Who Provides Primary Care? An Assessment of HIV Patient and Provider Practices and Preferences
- *Corresponding Author:
- Quen J Cheng
Department of Medicine
David Geffen School of Medicine at UCLA, USA
E-mail: [email protected]
Received date: 05 August 2014; Accepted date: 24 October 2014; Published date: 27 October 2014
Citation: Cheng CJ, Engelage EM, Grogan TR, Currier JS, Hoffman RM (2014) Who Provides Primary Care? An Assessment of HIV Patient and Provider Practices and Preferences. J AIDS Clin Res 5: 366. doi:10.4172/2155-6113.1000366
Copyright: © 2014 Cheng QJ, et al. This is an open-access article distributed under the terms of the Creative Commons Attribution License, which permits unrestricted use, distribution, and reproduction in any medium, provided the original author and source are credited.

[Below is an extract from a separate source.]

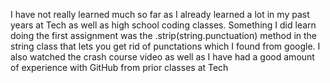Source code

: I have not really learned much so far as I already learned a lot in my past years at Tech as well as high school coding classes.
Something I did learn doing the first assignment was the .strip(string.punctuation) method in the string class that lets you get rid of punctations which I found from google.
I also watched the crash course video as well as I have had a good amount of experience with GitHub from prior classes at Tech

Background: Non-AIDS co-morbidities are emerging as the main health problems for those living with HIV, and primary care for this population is an evolving challenge. Recent studies have raised the question of whether specialists or generalists are best suited to provide HIV primary care, but patients’ actual usage patterns and the preferences of patients and providers have not been well studied. Methods: We anonymously surveyed 98 patients and eight HIV-specialized providers regarding primary care usage patterns and preferences at an academic HIV clinic in Los Angeles that serves insured patients. Results: Fifty-nine percent of patients use their HIV physician as their primary care provider, and 84% would prefer this model. Physicians were divided on their preferred role, with five out of eight desiring to provide both primary care and HIV care. All eight physicians rated their comfort with antiretroviral therapy and opportunistic infections greater than for non-AIDS co-morbidities. Eighty-one percent of patients and seven of eight providers were supportive of having a co-located primary care physician at the HIV clinic. Conclusions: We conclude that patients prefer integration of HIV and primary care, but providers have variable desire to serve as primary care physicians and may be uncomfortable with non-AIDS co-morbidities. This raises the need for improved patient-provider communication about primary care needs, and calls for novel ways of systematically providing primary care to HIV-infected patients.